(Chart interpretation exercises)
☆ ☆ ☆ ☆

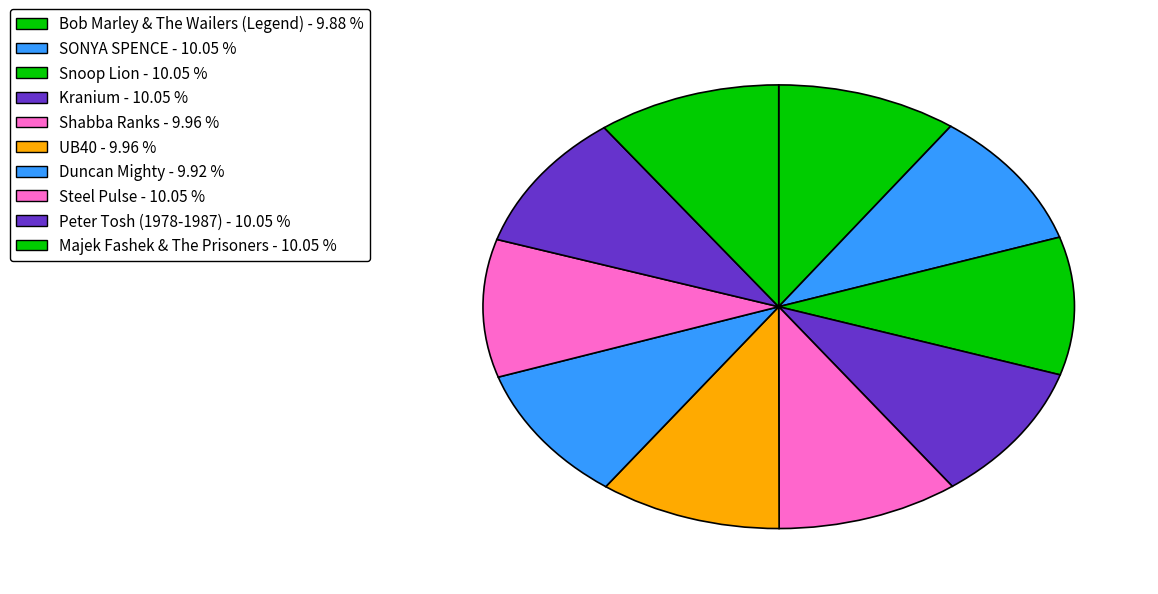

How many segments does this pie chart have?

10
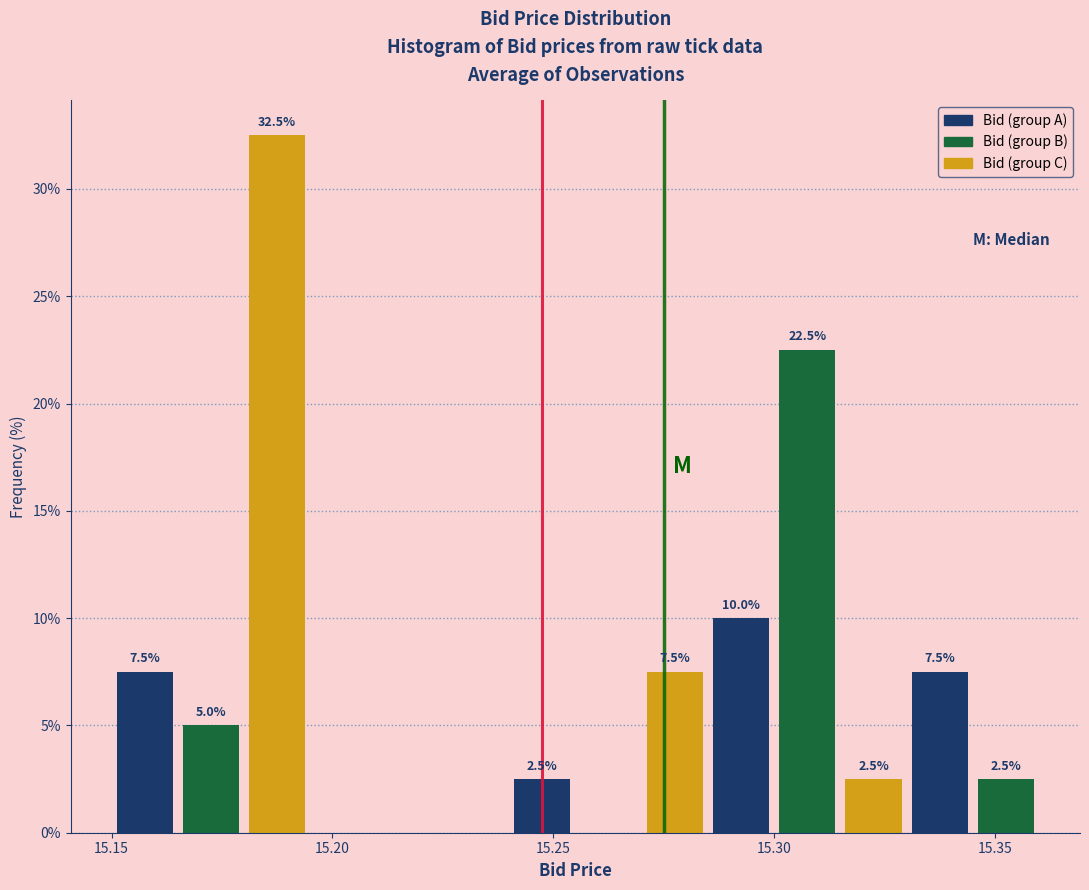

Around what value on the x-axis is the tallest bar? Give the approximate position of its centre, as read against the axis.

15.190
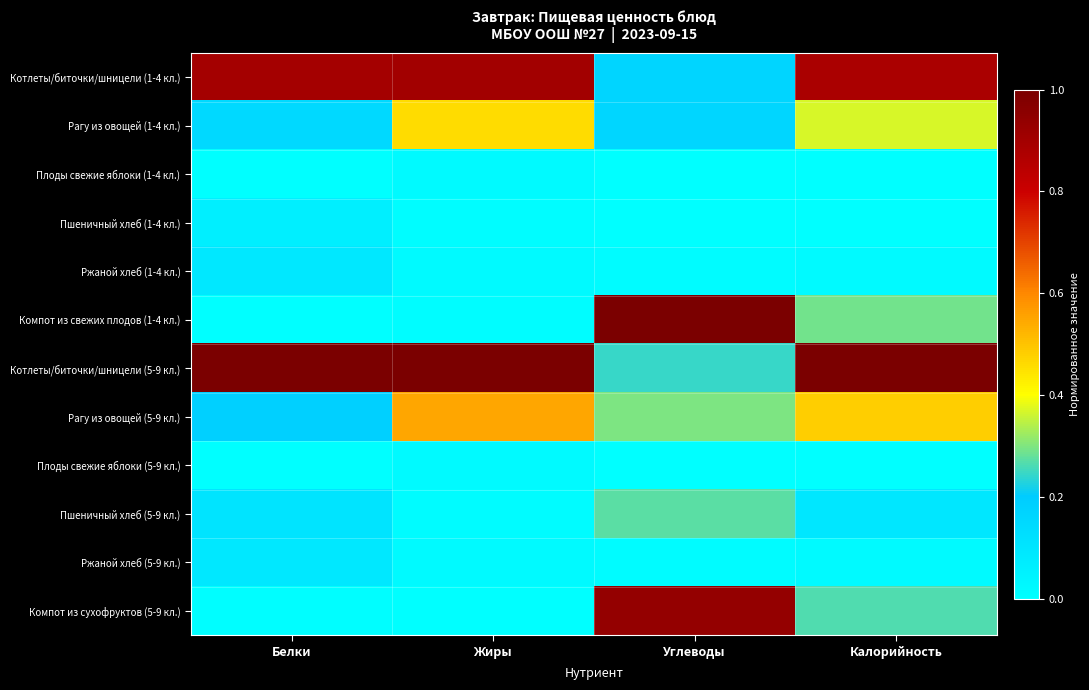

Rank the series at Калорийность from highest to lowest value.

Котлеты/биточки/шницели (5-9 кл.), Котлеты/биточки/шницели (1-4 кл.), Рагу из овощей (5-9 кл.), Рагу из овощей (1-4 кл.), Компот из свежих плодов (1-4 кл.), Компот из сухофруктов (5-9 кл.), Пшеничный хлеб (5-9 кл.), Ржаной хлеб (1-4 кл.), Ржаной хлеб (5-9 кл.), Плоды свежие яблоки (1-4 кл.), Пшеничный хлеб (1-4 кл.), Плоды свежие яблоки (5-9 кл.)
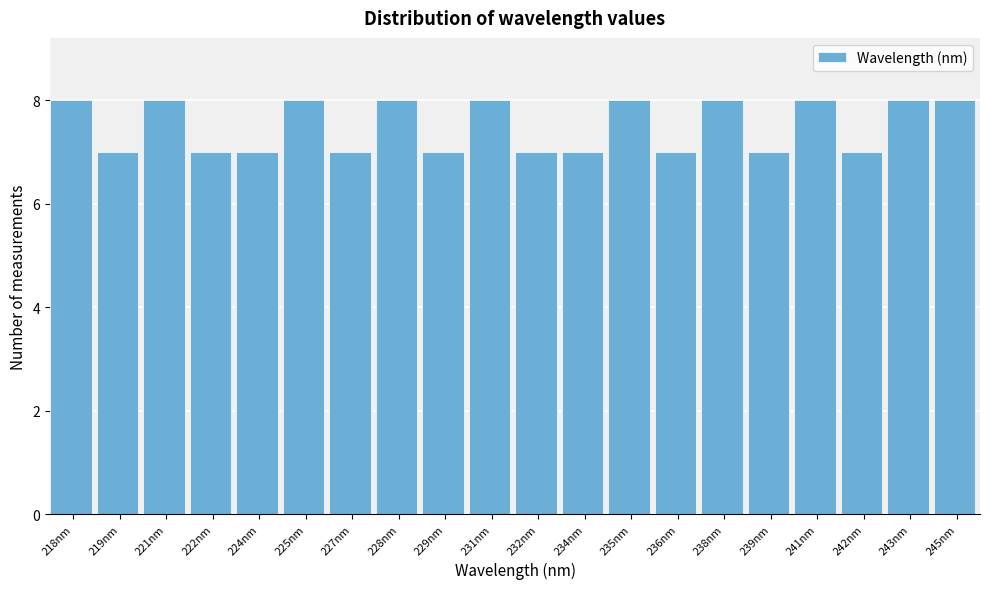

Reading left to right, what are all the values shown in this chart?

218nm=8	219nm=7	221nm=8	222nm=7	224nm=7	225nm=8	227nm=7	228nm=8	229nm=7	231nm=8	232nm=7	234nm=7	235nm=8	236nm=7	238nm=8	239nm=7	241nm=8	242nm=7	243nm=8	245nm=8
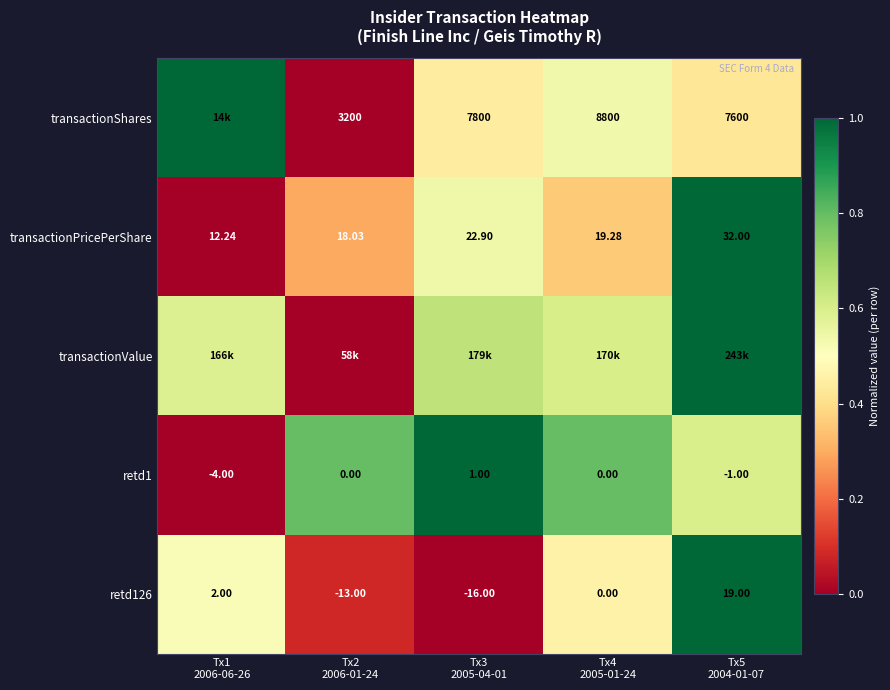

Is the value of transactionShares at Tx3 2005-04-01 greater than the value of retd126 at Tx3 2005-04-01?

Yes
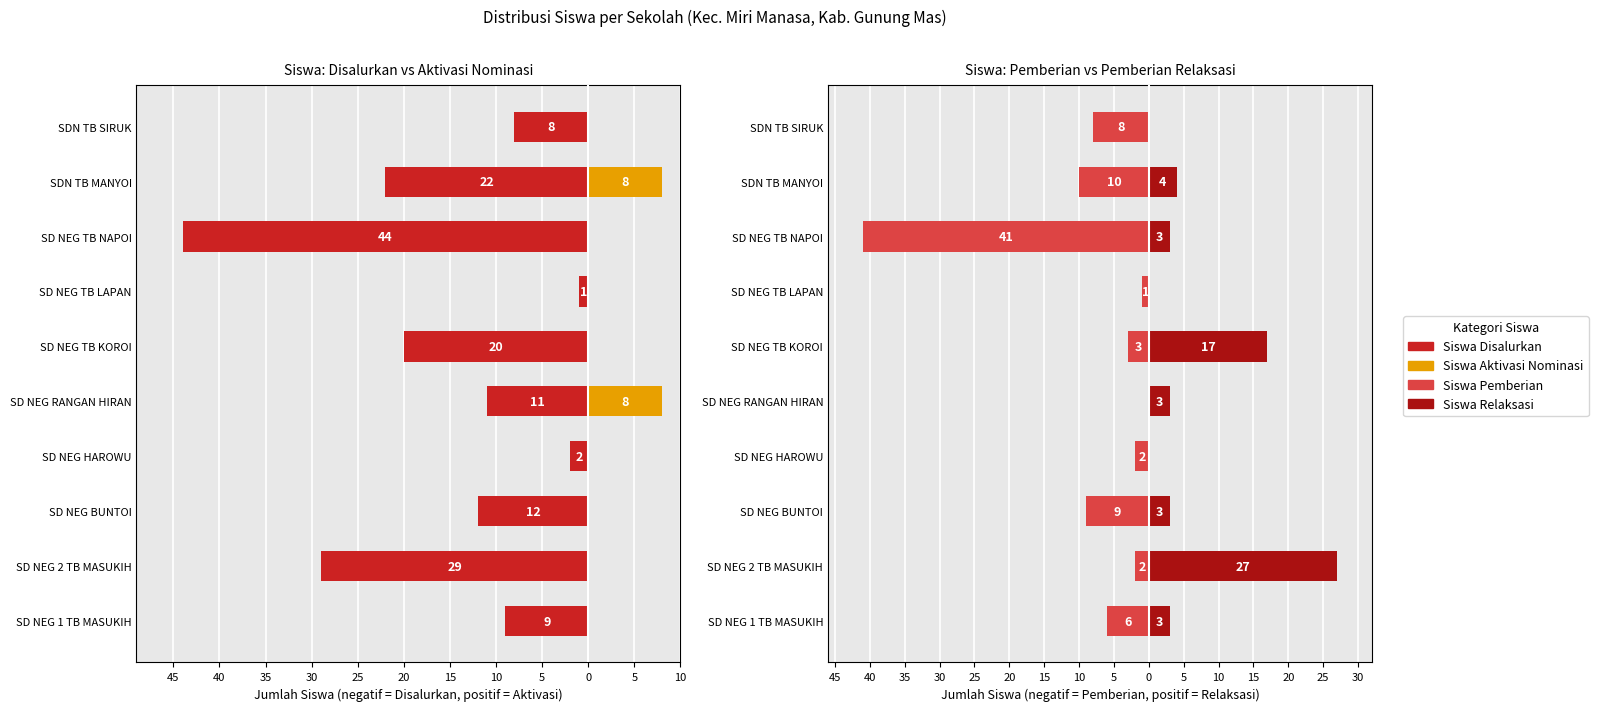

How many groups of bars are there?

10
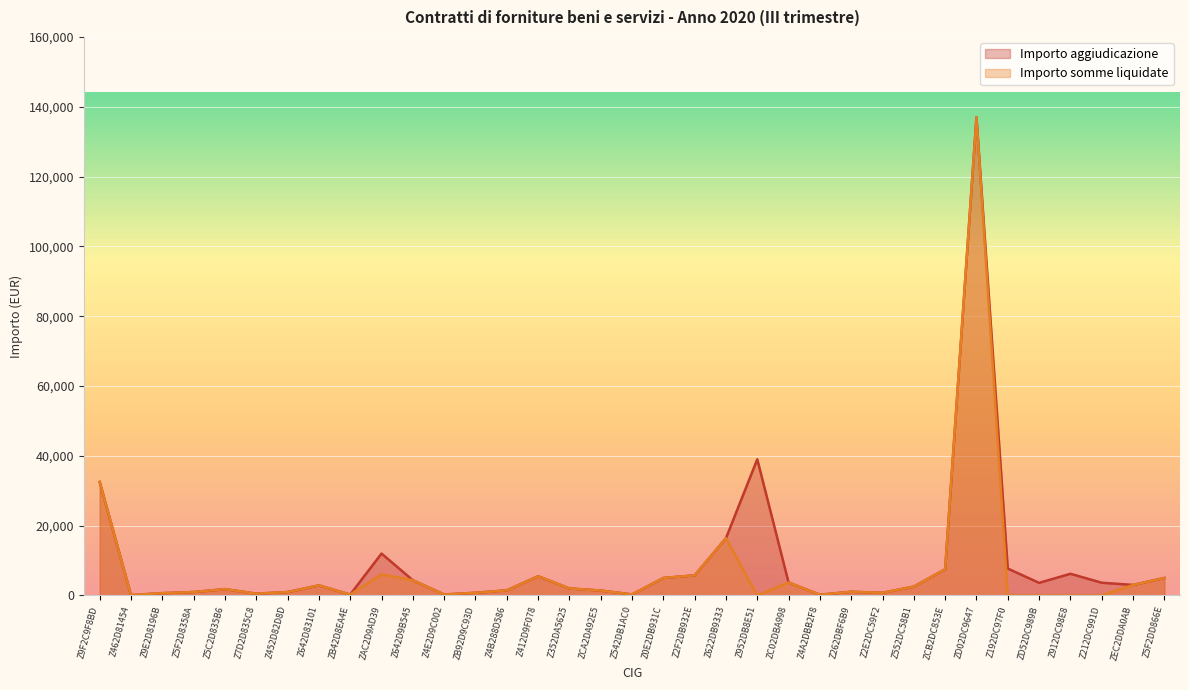

True or false: Importo aggiudicazione and Importo somme liquidate cross at least once.

False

☆ ☆ ☆ ☆

Convert the material above into a numbered list, starting at the line containing "Reading left to" and ending at the end of the material, with blank lines left out. Leave the pictures out of the list.

Written response:
1. Reading left to right, what are all the values shown in this chart?
2. 218nm=8	219nm=7	221nm=8	222nm=7	224nm=7	225nm=8	227nm=7	228nm=8	229nm=7	231nm=8	232nm=7	234nm=7	235nm=8	236nm=7	238nm=8	239nm=7	241nm=8	242nm=7	243nm=8	245nm=8
3. Is the value of transactionShares at Tx3 2005-04-01 greater than the value of retd126 at Tx3 2005-04-01?
4. Yes
5. How many groups of bars are there?
6. 10
7. True or false: Importo aggiudicazione and Importo somme liquidate cross at least once.
8. False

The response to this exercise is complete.